Increasingly, clinicians are faced with the dilemma of managing legitimate chronic pain syndromes in known substance abusers. The challenge is whether or not to prescribe opioid agents in patients who may be actively or have recently abused them. Combination products of buprenorphine-naloxone may be an important therapeutic option in such cases.36,37 It is beyond the scope of this article to discuss the role of such combination products in clinical practice, but clinicians should be aware that they are available for treating this growing patient population.

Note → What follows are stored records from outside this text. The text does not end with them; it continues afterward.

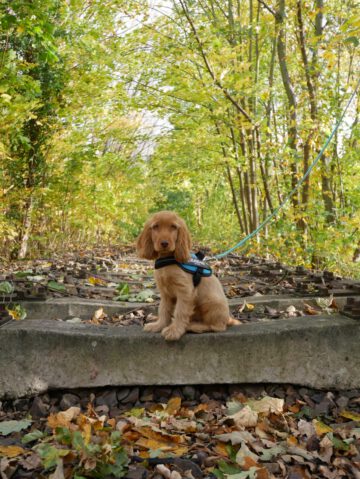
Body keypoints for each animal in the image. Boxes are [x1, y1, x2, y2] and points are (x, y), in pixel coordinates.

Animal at [136, 211, 238, 342]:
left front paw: (174, 331)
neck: (168, 260)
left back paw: (193, 326)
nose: (164, 243)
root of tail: (228, 318)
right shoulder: (166, 294)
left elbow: (180, 312)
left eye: (173, 227)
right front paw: (158, 325)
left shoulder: (185, 292)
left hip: (210, 302)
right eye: (156, 227)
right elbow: (163, 310)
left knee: (217, 326)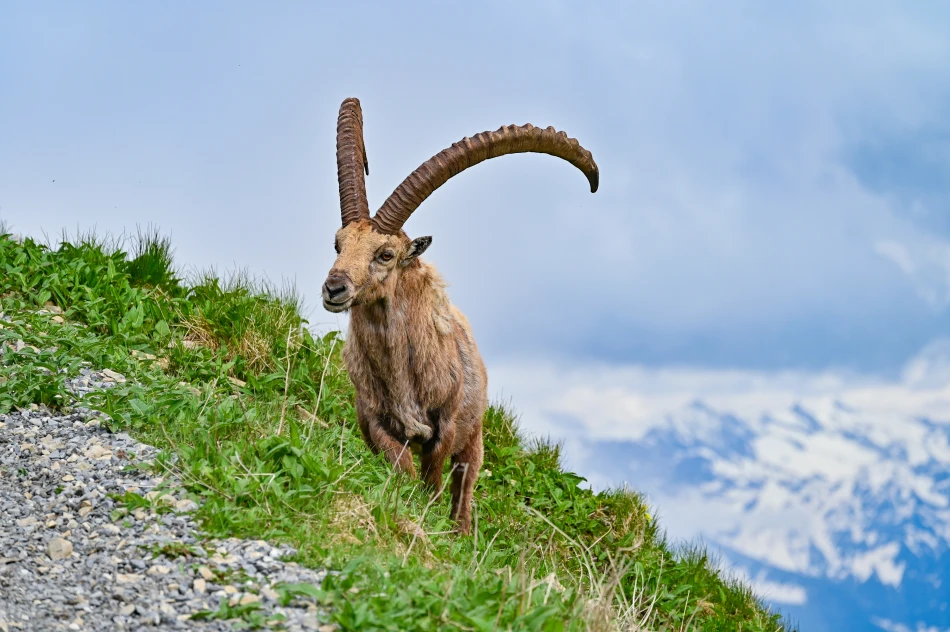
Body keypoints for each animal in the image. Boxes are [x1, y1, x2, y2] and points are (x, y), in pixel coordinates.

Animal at [321, 98, 598, 533]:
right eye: (338, 243)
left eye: (386, 254)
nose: (334, 288)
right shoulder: (376, 424)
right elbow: (401, 470)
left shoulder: (445, 428)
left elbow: (433, 482)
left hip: (475, 437)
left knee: (464, 488)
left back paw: (462, 532)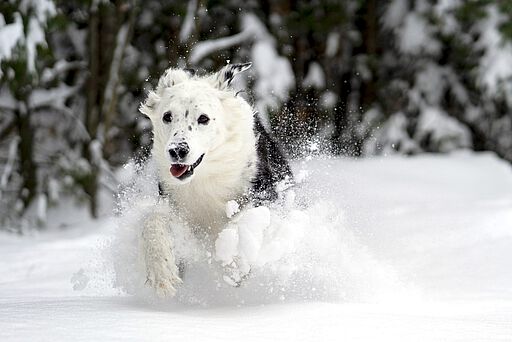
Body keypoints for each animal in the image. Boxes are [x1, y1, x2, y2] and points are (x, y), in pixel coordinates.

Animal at [139, 62, 292, 296]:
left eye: (203, 118)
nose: (177, 150)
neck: (205, 176)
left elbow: (242, 220)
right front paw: (162, 272)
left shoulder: (265, 194)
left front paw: (234, 263)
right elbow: (153, 221)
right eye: (167, 116)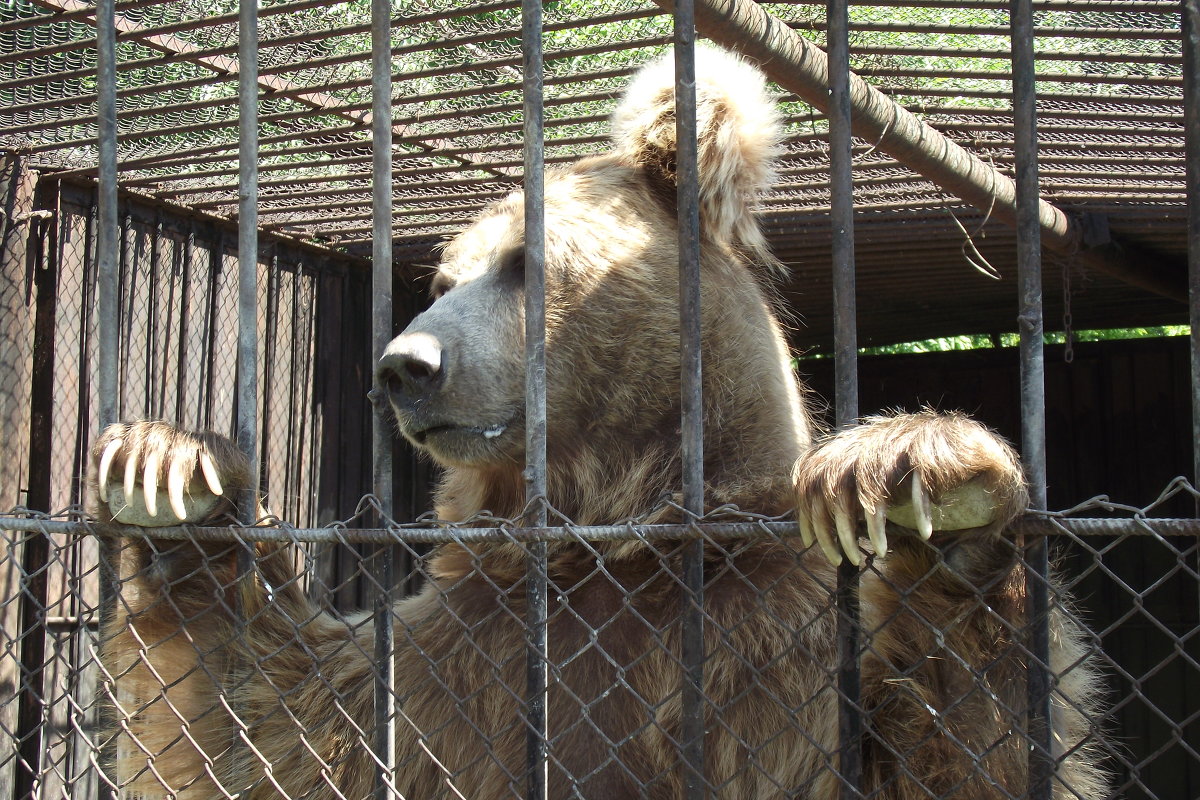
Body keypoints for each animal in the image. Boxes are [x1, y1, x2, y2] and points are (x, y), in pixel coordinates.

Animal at [91, 45, 1104, 800]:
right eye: (443, 277)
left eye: (524, 263)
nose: (404, 367)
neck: (608, 527)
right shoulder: (463, 667)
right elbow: (275, 726)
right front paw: (171, 475)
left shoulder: (776, 653)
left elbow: (948, 750)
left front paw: (923, 482)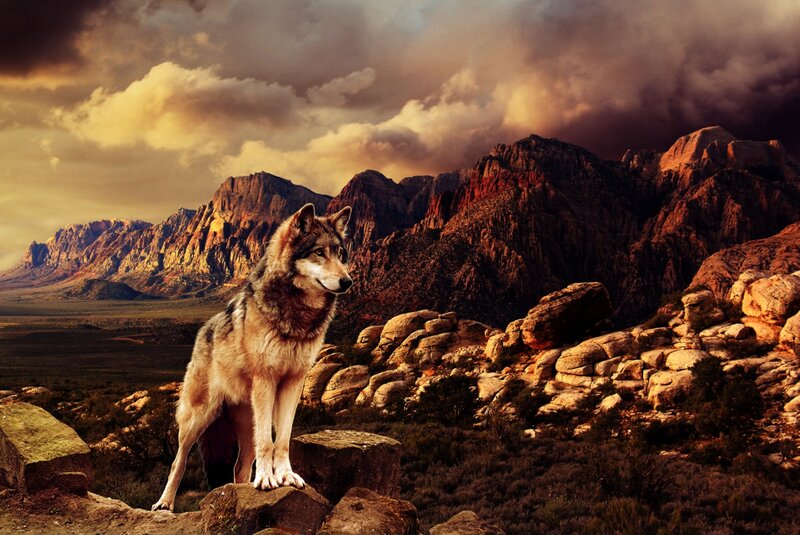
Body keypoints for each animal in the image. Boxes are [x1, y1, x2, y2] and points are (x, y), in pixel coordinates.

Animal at [152, 203, 352, 511]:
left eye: (341, 254)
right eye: (319, 252)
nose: (347, 281)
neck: (297, 316)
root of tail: (203, 330)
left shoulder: (294, 382)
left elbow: (282, 439)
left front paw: (285, 476)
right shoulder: (266, 379)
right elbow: (267, 443)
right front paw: (267, 479)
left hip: (247, 423)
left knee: (239, 467)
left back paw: (241, 489)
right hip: (199, 417)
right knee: (179, 460)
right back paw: (164, 504)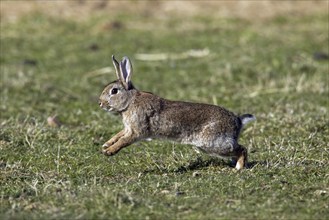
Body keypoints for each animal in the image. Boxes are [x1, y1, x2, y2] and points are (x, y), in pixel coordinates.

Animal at [98, 55, 255, 170]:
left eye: (114, 91)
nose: (100, 103)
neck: (130, 102)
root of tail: (238, 120)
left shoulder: (137, 131)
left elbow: (123, 141)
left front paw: (109, 151)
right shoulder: (128, 128)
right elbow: (118, 135)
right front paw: (105, 145)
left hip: (214, 143)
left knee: (242, 149)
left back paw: (239, 168)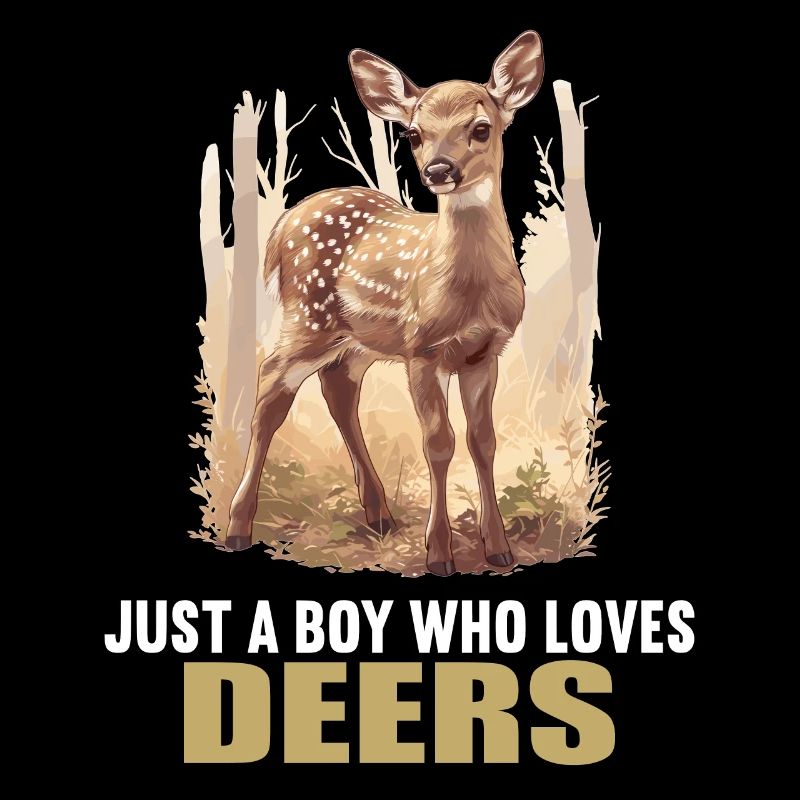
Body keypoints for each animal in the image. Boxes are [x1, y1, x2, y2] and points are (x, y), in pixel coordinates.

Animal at [226, 31, 545, 576]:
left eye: (481, 128)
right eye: (414, 134)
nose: (439, 169)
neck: (470, 294)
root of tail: (282, 229)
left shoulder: (485, 353)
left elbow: (483, 442)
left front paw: (499, 548)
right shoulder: (423, 348)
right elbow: (439, 443)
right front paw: (439, 554)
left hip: (357, 341)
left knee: (337, 390)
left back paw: (379, 515)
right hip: (308, 317)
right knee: (270, 387)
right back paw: (237, 527)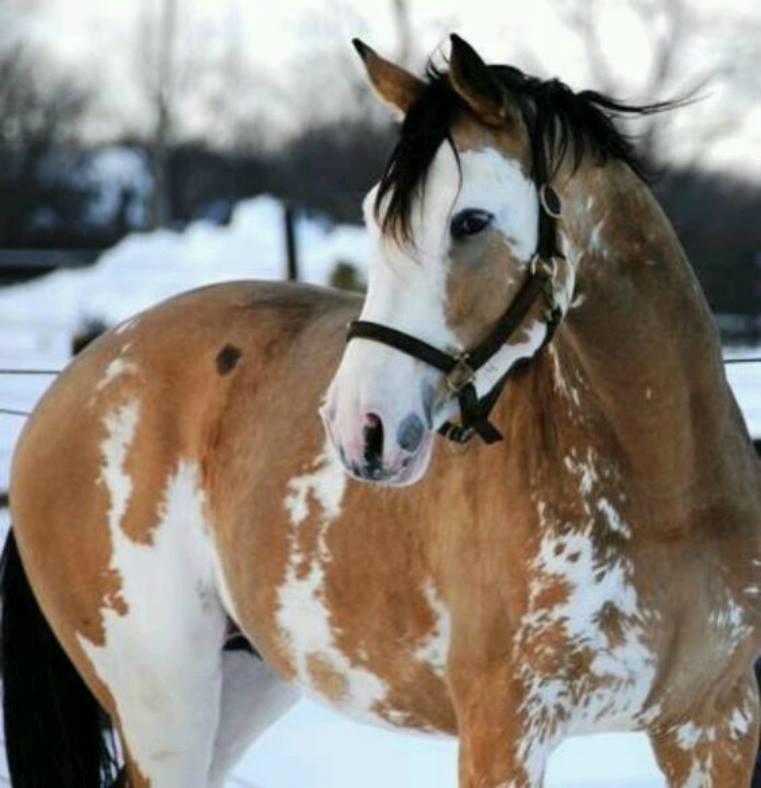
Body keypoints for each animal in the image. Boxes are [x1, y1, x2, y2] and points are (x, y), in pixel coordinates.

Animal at [4, 32, 760, 788]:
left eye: (470, 220)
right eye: (374, 216)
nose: (358, 429)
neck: (664, 491)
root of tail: (68, 388)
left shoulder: (714, 723)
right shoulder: (502, 732)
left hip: (239, 685)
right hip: (166, 707)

New formulations have rekindled an interest in buprenorphine as an analgesic. Because the terminology used to characterize drugs in preclinical studies can lead to erroneous predictions or perceptions of a compound’s clinical utility, it is inappropriate to label an analgesic as either a "full agonist" or a "partial agonist" based on these alone. As an example, a ceiling effect in a preclinical test cannot be assumed to translate to a ceiling effect in clinical settings. The same drug can be either/both a full agonist and partial agonist, depending on the specific application. This is a particularly relevant principle for buprenorphine, which can act as a full agonist in analgesic effect and yet act as a partial agonist at the endpoints of respiratory depression or euphoria, clearly demonstrating the endpoint-dependent nature of these terms. As with all analgesics, proper patient selection is critical when deciding whether or not to initiate opioid therapy with agents such as buprenorphine, and appropriate opioid risk management strategies need to be used if therapy is started.